Polacy podjęli jedyną słuszną decyzję i podziękowali prezesowi, co jest chory na władzę, jego byłym zwolennikom z PJN oraz Grzegorzowi Napieralskiemu, który ośmieszył całą lewicę m.in. dzięki spotowi ze staruszką w roli głównej.
Ostateczne wyniki wyborów do Sejmu 2011 prezentują się następująco:
39,18 proc. dla PO, 29,89 proc. dla PiS, 10,02 dla Ruchu Palikota, 8,36 proc. dla PSL i 8,24 proc. dla SLD.

• Rekordy zbioru
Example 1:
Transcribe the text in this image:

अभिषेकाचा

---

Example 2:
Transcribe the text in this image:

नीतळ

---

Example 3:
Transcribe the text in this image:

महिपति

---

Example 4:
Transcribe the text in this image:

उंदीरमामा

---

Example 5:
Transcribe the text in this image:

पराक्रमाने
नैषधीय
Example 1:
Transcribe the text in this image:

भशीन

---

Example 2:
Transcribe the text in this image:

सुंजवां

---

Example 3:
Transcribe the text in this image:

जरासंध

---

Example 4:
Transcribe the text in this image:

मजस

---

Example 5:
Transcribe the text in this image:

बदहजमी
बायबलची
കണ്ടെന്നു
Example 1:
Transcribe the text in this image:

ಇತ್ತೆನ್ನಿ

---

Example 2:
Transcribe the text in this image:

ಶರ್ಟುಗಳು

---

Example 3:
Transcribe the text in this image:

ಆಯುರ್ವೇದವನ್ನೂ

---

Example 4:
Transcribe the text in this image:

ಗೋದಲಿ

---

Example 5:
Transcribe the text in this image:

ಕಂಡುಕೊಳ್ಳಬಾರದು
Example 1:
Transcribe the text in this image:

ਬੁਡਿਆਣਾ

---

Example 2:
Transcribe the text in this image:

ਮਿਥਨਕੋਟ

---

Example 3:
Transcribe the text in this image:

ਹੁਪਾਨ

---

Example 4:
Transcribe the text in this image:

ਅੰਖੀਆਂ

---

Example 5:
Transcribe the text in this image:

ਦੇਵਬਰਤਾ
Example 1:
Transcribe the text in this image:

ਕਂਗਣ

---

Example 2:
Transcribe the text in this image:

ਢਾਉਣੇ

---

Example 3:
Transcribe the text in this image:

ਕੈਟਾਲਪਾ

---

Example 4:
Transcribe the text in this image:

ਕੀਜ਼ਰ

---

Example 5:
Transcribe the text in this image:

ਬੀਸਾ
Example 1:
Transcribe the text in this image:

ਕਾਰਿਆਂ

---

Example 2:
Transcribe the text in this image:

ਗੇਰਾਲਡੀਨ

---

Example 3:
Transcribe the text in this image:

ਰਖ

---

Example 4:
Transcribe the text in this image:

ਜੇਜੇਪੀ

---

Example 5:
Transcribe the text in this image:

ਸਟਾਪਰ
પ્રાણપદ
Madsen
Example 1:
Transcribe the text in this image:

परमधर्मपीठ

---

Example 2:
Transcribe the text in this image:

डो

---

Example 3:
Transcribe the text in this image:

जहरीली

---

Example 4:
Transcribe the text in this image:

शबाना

• Polecenie
Kontynuuj tekst o wynikach wyborów do Sejmu w 2011 roku od miejsca, w którym się urywa. Rekordy pochodzą z innego źródła niż tekst.

• Wynik ćwiczenia
Wczorajsze wybory to wielkie święto demokratycznej Polski. Pierwszy raz zdarzyło się, aby jakieś ugrupowanie polityczne zdobyło najwięcej głosów w dwóch wyborach z rzędu. Jedni Polacy kierowali się zapewne nadzieją, że przez kolejne 4 lata PO uda się zrealizować wszystkie obietnice wyborcze, a drudzy - strachem przed nieprzewidywalnym i co tu dużo mówić - obciachowym - prezesem.
Życzę owocnych rządów Platformie Obywatelskiej oraz z niecierpliwością czekam na odejście Jarosława Kaczyńskiego, zgodnie z jego wcześniejszymi obietnicami !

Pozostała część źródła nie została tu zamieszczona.